女房お新と一緒に
風車弥七の墓



民主党の国対委員長になった渡部恒三さんは会津訛りのユニークな議員さんである。これが水戸のご老公大好きで殊にお新役の由美かおるさんの大ファン。それをテレビで誰はばかる事なく云うものだから由美さんからサイン色紙やら印籠が贈られて又々テレビでデレッとしながらご紹介。黄門役は古くは月形龍之介であり、その後東野英治郎、西村晃、佐野浅夫、石坂浩二そして現在は里美浩太郎がつとめている。どれも全く同じパターンで「助サン格サンもういいでしょ」とご老公が云えば「静まれー」となって印籠が出てくるのである。

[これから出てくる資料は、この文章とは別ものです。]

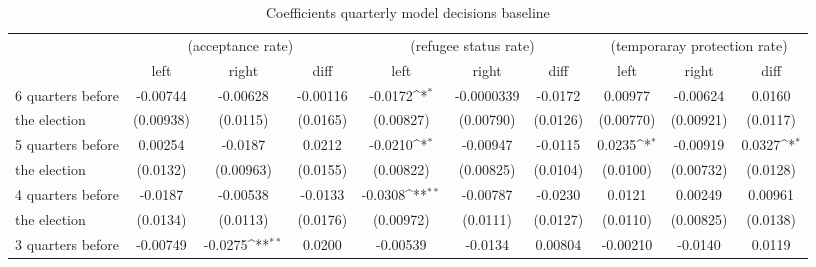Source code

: \begin{table}[!ht]\centering \scriptsize
\def\sym#1{\ifmmode^{#1}\else\(^{#1}\)\fi}
\caption{Coefficients quarterly model decisions baseline}
\begin{tabular}{l*{9}{c}}
\hline\hline
                    &\multicolumn{3}{c}{(acceptance rate)}&\multicolumn{3}{c}{(refugee status rate)}&\multicolumn{3}{c}{(temporaray protection rate)}\\
&\multicolumn{1}{c}{left}&\multicolumn{1}{c}{right}&\multicolumn{1}{c}{diff}&\multicolumn{1}{c}{left}&\multicolumn{1}{c}{right}&\multicolumn{1}{c}{diff}&\multicolumn{1}{c}{left}&\multicolumn{1}{c}{right}&\multicolumn{1}{c}{diff}\\
\hline
 6 quarters before&    -0.00744         &    -0.00628         &    -0.00116         &     -0.0172\sym{*}  &  -0.0000339         &     -0.0172         &     0.00977         &    -0.00624         &      0.0160         \\
 the election                    &   (0.00938)         &    (0.0115)         &    (0.0165)         &   (0.00827)         &   (0.00790)         &    (0.0126)         &   (0.00770)         &   (0.00921)         &    (0.0117)         \\
[0.5em]
 5 quarters before&     0.00254         &     -0.0187         &      0.0212         &     -0.0210\sym{*}  &    -0.00947         &     -0.0115         &      0.0235\sym{*}  &    -0.00919         &      0.0327\sym{*}  \\
 the election                    &    (0.0132)         &   (0.00963)         &    (0.0155)         &   (0.00822)         &   (0.00825)         &    (0.0104)         &    (0.0100)         &   (0.00732)         &    (0.0128)         \\
[0.5em]
 4 quarters before&     -0.0187         &    -0.00538         &     -0.0133         &     -0.0308\sym{**} &    -0.00787         &     -0.0230         &      0.0121         &     0.00249         &     0.00961         \\
 the election                    &    (0.0134)         &    (0.0113)         &    (0.0176)         &   (0.00972)         &    (0.0111)         &    (0.0127)         &    (0.0110)         &   (0.00825)         &    (0.0138)         \\
[0.5em]
 3 quarters before &    -0.00749         &     -0.0275\sym{**} &      0.0200         &    -0.00539         &     -0.0134         &     0.00804         &    -0.00210         &     -0.0140         &      0.0119         \\

\end{tabular}
\end{table}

2004年4月に茨城県の緒川村という所に講演で行った折、車を止めて飲み物を買いに行った店先に「風車の弥七の墓」という看板を見付けた。アララ、風車の弥七なんてのは実在の人物だったのかと興味にかられて行ってみる事にした。そしたら本物は松之草村の小八兵衛という盗賊の頭領がいてこれが弥七のモデルであるという。一昼夜に三十里(約120q)を往来してたってんだから今ならオリンピック代表で金メダル間違いなし。この泥チャンついに捕らえられ打首!という所を、人殺しせずむしろ貧乏な人に施しをしたり、老人の世話したりのボランティア精神旺盛なのを知ったご老公が罪をゆるし、その上もう悪い事するなよと食うに困らないだけの給料をあげたのだから弥七(小八兵衛)は大感激。私の目の黒いうちは御領内に盗賊は入れさせませんと誓い実際その通りになったし、その健脚を生かして領内はもとよりその近隣諸国の動静を探って逐一ご老公にご報告。

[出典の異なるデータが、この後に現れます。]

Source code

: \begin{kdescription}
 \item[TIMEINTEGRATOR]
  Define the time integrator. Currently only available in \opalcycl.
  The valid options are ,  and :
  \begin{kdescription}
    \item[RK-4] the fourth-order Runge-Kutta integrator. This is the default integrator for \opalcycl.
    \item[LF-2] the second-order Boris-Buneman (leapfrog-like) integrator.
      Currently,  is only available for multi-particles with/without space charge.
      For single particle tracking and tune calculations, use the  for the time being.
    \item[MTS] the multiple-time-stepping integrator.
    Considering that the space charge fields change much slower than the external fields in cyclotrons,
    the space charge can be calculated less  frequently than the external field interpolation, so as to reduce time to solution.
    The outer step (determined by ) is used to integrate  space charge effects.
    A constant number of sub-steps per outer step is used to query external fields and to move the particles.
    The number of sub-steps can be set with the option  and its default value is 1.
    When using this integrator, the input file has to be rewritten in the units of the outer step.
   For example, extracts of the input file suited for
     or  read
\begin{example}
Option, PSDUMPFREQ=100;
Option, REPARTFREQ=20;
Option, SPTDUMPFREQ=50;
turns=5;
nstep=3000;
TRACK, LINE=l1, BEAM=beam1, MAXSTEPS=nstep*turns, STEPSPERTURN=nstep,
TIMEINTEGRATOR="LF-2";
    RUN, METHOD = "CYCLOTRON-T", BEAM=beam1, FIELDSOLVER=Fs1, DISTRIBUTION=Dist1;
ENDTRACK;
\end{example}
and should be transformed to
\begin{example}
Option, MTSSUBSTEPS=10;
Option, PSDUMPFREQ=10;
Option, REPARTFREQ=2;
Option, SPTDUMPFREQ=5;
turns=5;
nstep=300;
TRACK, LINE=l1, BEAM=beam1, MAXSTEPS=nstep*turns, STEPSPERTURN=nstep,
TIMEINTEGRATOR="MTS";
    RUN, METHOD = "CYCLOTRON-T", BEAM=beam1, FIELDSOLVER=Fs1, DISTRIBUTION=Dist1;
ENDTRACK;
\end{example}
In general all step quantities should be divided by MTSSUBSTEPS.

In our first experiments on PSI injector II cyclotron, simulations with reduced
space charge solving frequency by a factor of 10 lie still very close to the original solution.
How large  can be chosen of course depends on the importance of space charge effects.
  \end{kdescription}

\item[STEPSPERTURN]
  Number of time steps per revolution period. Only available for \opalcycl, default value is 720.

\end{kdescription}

この弥七役で当たったのが俳優の中谷一郎さん。由美かおるとの夫婦役でテレビで大活躍したが2004年4月1日に73歳でこの世を去ってしまった。

弥七の墓を訪ねるとその側に風車があったのと、何と女房お新の墓ってのもあって2度ビックリ。同行していた司会者のナナオ君に「お新の墓には線香より漬物を供えた方がいいな」と云ったら「そうですお新香ってんでしょ」と先にシャレをとりやがった。この泥棒! ア、泥ちゃんの墓だもんね。弥七の墓にあった風車を指して「本当は弥七でなくて車寅次郎のモノであったりして」と云ったらナナオ君知らん顔してもう車のドアを開けていた。